According to a recent U.S. News & World Report article, many students do not ask enough questions or do thorough research before applying to a university. There is a lot you can learn by asking the right questions. Education experts recommend researching the following topics and asking many open-ended questions, such as:
- What employment opportunities are available to me after I graduate? The university’s admissions or career services office should be able to tell you about large employers nearby, which employers recruit on campus, and which employers are most likely to sponsor graduates’ work visas if you’re an international student.
- Can I talk with a current student or recent alumnus? Chatting in person or online with a fellow student is a great way to hear firsthand about what the university is really like, from someone who has similar experiences. Inquire about pros and cons of their university experience. Ask them about their experience coming to that university, and what they wish they had known before they arrived.
- What support services are available to me if I am an international student? For example, will the admissions office help you with immigration paperwork? Does the university offer English language tutoring? Do they help international students find work after graduation? (If so, they should be able to share job placement rates for your major.)
- What help can I receive paying for college? Ask the university’s admissions counselor or financial aid officer about scholarships or aid packages they think you might have the best chance of receiving and what the criteria is to receive this during your subsequent years in school. For example, you may need to maintain certain grades to continue to receive aid each year. Also, find out if you are eligible for work-study programs or similar opportunities.

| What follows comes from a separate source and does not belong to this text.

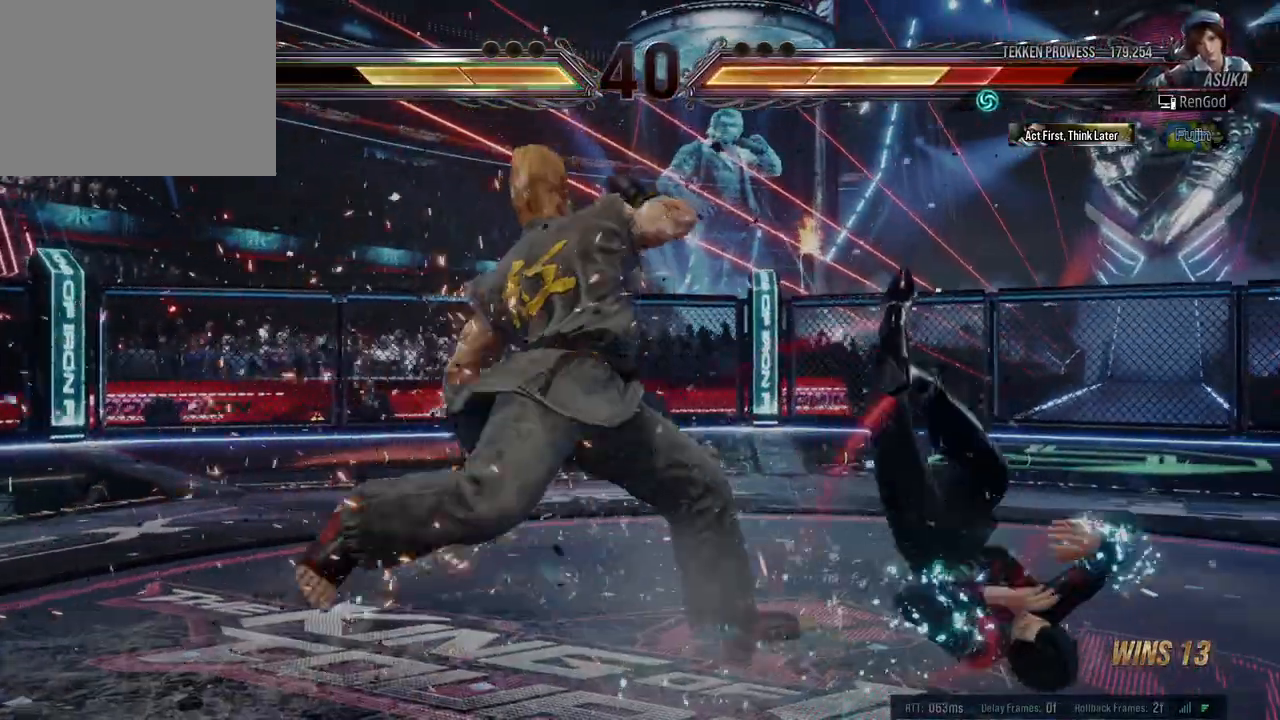
{"buttons": [], "left_stick": "right", "events": [[83, "Y", "up"], [100, "X", "up"], [117, "A", "up"], [117, "B", "up"]]}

- What is the cost of living? Even if your tuition costs are covered, you’ll still need to know what other costs might be during and after your time in school. Find this information by looking at a cost of living calculator.
- What’s the climate? Ask for recommendations on preparing for each season. This might sound like a silly question, but you are likely to get some great advice. After all, you don’t want to end up in spending a winter in Boston without a down coat or pretty much any day in San Diego without strong sunscreen!
- Can you describe the campus culture? It’s helpful to know about more than just what types of activities there are to do on and off campus. Ask lots of questions, such as: Can you tell me about the types of students who tend to thrive here? What are some good ways to get to know people as a new student on campus? What is the international community like on campus?
- What’s the best way to learn about the school if I can’t visit in person? Many universities participate in virtual college fairs and offer online open houses, webcasts, virtual tours to help students who aren’t able to tour campus before they apply or before they make their final enrollment decision.